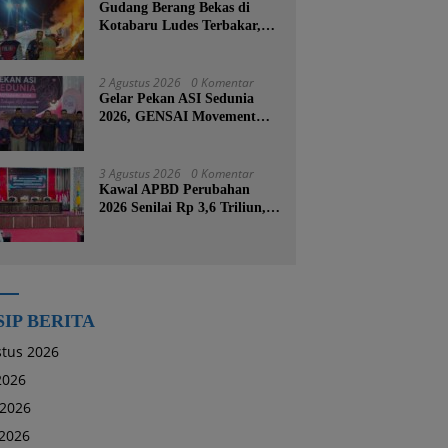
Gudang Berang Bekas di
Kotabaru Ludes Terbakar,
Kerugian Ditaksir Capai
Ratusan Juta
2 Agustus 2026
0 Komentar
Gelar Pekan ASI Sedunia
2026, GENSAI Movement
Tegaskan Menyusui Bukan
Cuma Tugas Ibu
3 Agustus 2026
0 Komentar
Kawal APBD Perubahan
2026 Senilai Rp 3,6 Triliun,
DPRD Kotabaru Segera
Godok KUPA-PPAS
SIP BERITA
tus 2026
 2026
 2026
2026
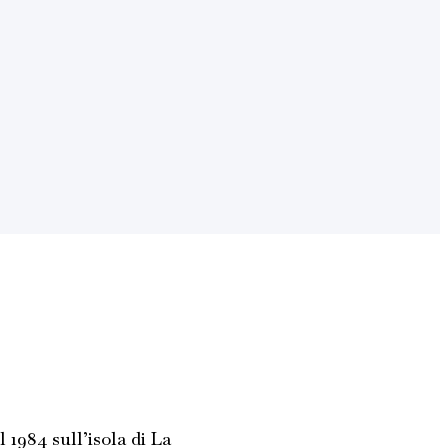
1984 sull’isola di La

## EXERCISE
All of the lines above should be copied exactly, apart from the pictures.

## SOLVED EXERCISE
Gudang Berang Bekas di
Kotabaru Ludes Terbakar,
Kerugian Ditaksir Capai
Ratusan Juta
2 Agustus 2026
0 Komentar
Gelar Pekan ASI Sedunia
2026, GENSAI Movement
Tegaskan Menyusui Bukan
Cuma Tugas Ibu
3 Agustus 2026
0 Komentar
Kawal APBD Perubahan
2026 Senilai Rp 3,6 Triliun,
DPRD Kotabaru Segera
Godok KUPA-PPAS
SIP BERITA
tus 2026
 2026
 2026
2026
1984 sull’isola di La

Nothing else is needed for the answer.